» Work required:
Only the lines from the one containing "1,1,0.1,-0.05,0.35,0*" through the one containing "X-003845000Y002713000D03*" should be printed, exactly as they appear below, with both ends included.

» Stored data entries:
● ● ● ●

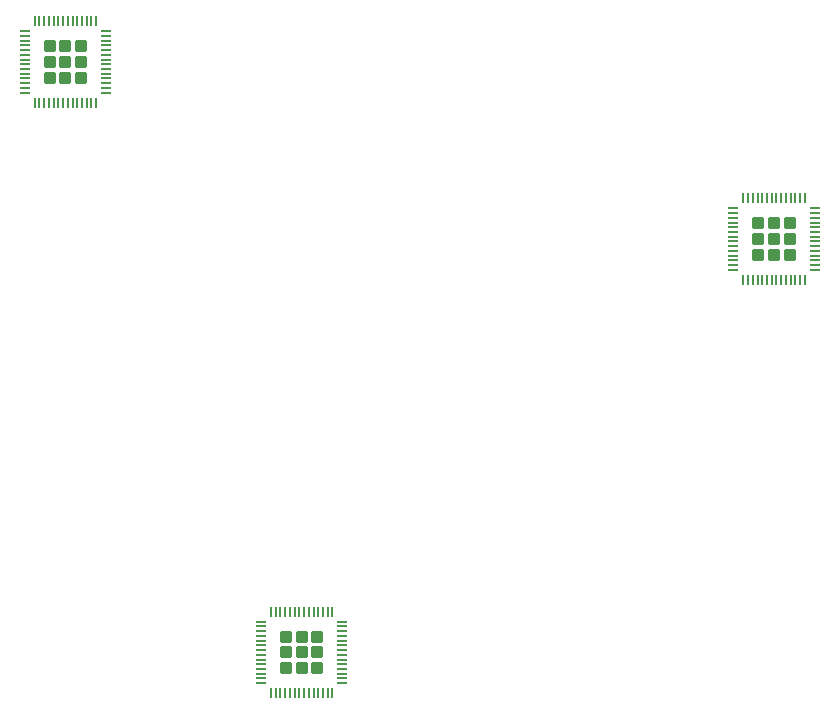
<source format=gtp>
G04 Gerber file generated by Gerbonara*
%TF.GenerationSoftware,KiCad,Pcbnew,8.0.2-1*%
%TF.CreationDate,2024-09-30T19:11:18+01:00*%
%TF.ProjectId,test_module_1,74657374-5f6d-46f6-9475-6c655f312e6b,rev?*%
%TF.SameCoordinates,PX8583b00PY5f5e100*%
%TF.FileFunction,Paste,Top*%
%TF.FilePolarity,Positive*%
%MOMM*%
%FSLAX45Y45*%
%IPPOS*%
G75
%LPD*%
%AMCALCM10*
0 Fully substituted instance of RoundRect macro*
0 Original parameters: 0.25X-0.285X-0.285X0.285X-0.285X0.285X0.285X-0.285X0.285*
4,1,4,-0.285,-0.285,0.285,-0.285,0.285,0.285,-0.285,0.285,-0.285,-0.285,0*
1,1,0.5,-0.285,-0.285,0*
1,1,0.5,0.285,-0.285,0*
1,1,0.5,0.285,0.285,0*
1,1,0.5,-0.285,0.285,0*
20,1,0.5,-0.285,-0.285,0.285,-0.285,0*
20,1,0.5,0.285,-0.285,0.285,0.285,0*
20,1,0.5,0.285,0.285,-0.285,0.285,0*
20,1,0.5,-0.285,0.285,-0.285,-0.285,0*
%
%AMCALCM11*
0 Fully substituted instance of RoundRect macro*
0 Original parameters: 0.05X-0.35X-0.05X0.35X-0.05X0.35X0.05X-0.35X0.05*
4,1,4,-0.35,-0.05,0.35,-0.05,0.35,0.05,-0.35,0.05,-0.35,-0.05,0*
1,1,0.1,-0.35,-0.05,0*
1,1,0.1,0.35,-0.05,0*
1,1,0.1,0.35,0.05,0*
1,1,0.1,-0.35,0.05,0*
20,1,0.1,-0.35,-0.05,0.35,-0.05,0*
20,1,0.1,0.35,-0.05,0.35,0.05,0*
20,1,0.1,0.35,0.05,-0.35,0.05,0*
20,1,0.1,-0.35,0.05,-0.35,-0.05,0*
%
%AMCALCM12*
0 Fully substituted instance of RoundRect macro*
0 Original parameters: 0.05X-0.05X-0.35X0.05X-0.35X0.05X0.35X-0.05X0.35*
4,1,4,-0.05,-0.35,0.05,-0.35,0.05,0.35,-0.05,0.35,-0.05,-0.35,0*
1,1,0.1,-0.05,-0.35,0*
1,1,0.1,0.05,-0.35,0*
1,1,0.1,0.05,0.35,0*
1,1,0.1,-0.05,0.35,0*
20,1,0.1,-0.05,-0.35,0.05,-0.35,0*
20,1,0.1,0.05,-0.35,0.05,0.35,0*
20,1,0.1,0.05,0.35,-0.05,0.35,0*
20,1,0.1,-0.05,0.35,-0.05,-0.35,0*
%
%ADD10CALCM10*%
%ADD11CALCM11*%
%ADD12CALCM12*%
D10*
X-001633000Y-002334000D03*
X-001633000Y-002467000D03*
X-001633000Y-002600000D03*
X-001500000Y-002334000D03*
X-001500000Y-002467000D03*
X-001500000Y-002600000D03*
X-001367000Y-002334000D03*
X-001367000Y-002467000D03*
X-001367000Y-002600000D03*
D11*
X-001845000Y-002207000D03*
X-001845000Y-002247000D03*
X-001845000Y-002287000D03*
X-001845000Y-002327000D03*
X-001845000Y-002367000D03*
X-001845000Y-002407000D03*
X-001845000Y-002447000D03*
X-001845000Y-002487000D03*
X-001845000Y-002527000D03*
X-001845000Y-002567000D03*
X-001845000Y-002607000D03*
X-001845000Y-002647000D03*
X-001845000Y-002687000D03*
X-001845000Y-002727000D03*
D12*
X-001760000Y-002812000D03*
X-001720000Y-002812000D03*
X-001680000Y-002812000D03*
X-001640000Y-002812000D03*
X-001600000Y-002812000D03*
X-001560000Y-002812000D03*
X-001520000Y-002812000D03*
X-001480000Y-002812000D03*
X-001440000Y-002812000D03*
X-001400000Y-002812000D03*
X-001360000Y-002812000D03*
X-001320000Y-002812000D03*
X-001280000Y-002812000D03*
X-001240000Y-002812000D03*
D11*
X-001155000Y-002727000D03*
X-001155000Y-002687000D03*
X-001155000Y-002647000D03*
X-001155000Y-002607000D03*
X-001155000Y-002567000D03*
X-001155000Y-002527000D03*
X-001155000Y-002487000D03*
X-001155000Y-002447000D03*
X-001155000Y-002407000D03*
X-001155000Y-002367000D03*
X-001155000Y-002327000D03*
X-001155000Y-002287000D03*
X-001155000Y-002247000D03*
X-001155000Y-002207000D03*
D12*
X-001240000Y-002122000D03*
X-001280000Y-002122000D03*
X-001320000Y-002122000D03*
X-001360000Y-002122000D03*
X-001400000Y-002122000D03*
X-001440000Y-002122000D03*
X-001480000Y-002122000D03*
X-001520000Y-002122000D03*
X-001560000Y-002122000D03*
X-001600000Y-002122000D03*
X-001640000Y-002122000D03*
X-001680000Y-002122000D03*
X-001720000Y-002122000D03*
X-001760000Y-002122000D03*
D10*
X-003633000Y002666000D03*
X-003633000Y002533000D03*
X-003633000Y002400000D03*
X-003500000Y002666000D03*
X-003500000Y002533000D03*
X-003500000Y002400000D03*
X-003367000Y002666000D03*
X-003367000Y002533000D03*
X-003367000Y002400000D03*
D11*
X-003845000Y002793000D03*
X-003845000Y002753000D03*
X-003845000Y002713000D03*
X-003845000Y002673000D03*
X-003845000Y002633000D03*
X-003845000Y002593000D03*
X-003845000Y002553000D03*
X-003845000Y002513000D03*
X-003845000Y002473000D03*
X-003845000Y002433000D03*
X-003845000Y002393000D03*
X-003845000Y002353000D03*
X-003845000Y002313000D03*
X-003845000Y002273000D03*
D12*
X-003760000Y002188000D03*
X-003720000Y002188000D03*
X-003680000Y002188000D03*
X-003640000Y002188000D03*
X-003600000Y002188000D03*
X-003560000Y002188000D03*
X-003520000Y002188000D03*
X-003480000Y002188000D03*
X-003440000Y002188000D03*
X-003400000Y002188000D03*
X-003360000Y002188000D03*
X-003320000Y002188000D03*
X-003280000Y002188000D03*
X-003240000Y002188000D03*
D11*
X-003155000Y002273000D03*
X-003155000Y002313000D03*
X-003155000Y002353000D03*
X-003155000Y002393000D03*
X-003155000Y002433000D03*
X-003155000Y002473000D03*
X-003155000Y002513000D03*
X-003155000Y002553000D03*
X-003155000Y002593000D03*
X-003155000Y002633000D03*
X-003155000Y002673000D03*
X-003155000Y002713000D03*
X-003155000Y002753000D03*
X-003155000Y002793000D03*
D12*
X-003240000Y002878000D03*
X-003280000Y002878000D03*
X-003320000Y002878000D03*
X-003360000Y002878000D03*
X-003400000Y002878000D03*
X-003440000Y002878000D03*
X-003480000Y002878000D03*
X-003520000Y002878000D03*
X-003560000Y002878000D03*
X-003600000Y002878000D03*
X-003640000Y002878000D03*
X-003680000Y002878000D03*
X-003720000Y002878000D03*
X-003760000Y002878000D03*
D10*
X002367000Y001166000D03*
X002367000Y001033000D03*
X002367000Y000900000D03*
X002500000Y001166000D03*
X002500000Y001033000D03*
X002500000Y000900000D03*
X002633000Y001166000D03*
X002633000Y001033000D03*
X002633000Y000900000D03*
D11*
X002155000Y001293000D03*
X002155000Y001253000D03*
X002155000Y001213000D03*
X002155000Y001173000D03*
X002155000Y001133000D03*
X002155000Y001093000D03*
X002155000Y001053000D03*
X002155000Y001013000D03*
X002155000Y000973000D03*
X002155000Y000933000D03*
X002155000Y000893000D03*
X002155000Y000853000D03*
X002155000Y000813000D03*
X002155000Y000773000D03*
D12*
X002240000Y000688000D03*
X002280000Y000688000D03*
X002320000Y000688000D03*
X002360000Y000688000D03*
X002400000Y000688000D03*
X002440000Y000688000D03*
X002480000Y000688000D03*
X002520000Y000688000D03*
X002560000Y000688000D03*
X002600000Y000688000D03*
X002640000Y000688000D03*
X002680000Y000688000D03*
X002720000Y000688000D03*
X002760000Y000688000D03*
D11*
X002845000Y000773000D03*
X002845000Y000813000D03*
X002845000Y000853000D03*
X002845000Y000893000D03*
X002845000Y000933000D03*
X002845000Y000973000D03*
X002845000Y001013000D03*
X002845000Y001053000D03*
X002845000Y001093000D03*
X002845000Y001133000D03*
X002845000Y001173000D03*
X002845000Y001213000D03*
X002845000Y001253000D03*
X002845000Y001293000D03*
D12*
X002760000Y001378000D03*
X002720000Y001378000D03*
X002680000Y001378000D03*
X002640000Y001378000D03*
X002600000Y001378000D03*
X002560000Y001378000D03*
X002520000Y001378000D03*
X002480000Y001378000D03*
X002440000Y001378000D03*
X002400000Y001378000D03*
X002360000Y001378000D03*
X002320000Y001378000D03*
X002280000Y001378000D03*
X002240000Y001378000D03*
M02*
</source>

● ● ● ●

» Task result:
1,1,0.1,-0.05,0.35,0*
20,1,0.1,-0.05,-0.35,0.05,-0.35,0*
20,1,0.1,0.05,-0.35,0.05,0.35,0*
20,1,0.1,0.05,0.35,-0.05,0.35,0*
20,1,0.1,-0.05,0.35,-0.05,-0.35,0*
%
%ADD10CALCM10*%
%ADD11CALCM11*%
%ADD12CALCM12*%
D10*
X-001633000Y-002334000D03*
X-001633000Y-002467000D03*
X-001633000Y-002600000D03*
X-001500000Y-002334000D03*
X-001500000Y-002467000D03*
X-001500000Y-002600000D03*
X-001367000Y-002334000D03*
X-001367000Y-002467000D03*
X-001367000Y-002600000D03*
D11*
X-001845000Y-002207000D03*
X-001845000Y-002247000D03*
X-001845000Y-002287000D03*
X-001845000Y-002327000D03*
X-001845000Y-002367000D03*
X-001845000Y-002407000D03*
X-001845000Y-002447000D03*
X-001845000Y-002487000D03*
X-001845000Y-002527000D03*
X-001845000Y-002567000D03*
X-001845000Y-002607000D03*
X-001845000Y-002647000D03*
X-001845000Y-002687000D03*
X-001845000Y-002727000D03*
D12*
X-001760000Y-002812000D03*
X-001720000Y-002812000D03*
X-001680000Y-002812000D03*
X-001640000Y-002812000D03*
X-001600000Y-002812000D03*
X-001560000Y-002812000D03*
X-001520000Y-002812000D03*
X-001480000Y-002812000D03*
X-001440000Y-002812000D03*
X-001400000Y-002812000D03*
X-001360000Y-002812000D03*
X-001320000Y-002812000D03*
X-001280000Y-002812000D03*
X-001240000Y-002812000D03*
D11*
X-001155000Y-002727000D03*
X-001155000Y-002687000D03*
X-001155000Y-002647000D03*
X-001155000Y-002607000D03*
X-001155000Y-002567000D03*
X-001155000Y-002527000D03*
X-001155000Y-002487000D03*
X-001155000Y-002447000D03*
X-001155000Y-002407000D03*
X-001155000Y-002367000D03*
X-001155000Y-002327000D03*
X-001155000Y-002287000D03*
X-001155000Y-002247000D03*
X-001155000Y-002207000D03*
D12*
X-001240000Y-002122000D03*
X-001280000Y-002122000D03*
X-001320000Y-002122000D03*
X-001360000Y-002122000D03*
X-001400000Y-002122000D03*
X-001440000Y-002122000D03*
X-001480000Y-002122000D03*
X-001520000Y-002122000D03*
X-001560000Y-002122000D03*
X-001600000Y-002122000D03*
X-001640000Y-002122000D03*
X-001680000Y-002122000D03*
X-001720000Y-002122000D03*
X-001760000Y-002122000D03*
D10*
X-003633000Y002666000D03*
X-003633000Y002533000D03*
X-003633000Y002400000D03*
X-003500000Y002666000D03*
X-003500000Y002533000D03*
X-003500000Y002400000D03*
X-003367000Y002666000D03*
X-003367000Y002533000D03*
X-003367000Y002400000D03*
D11*
X-003845000Y002793000D03*
X-003845000Y002753000D03*
X-003845000Y002713000D03*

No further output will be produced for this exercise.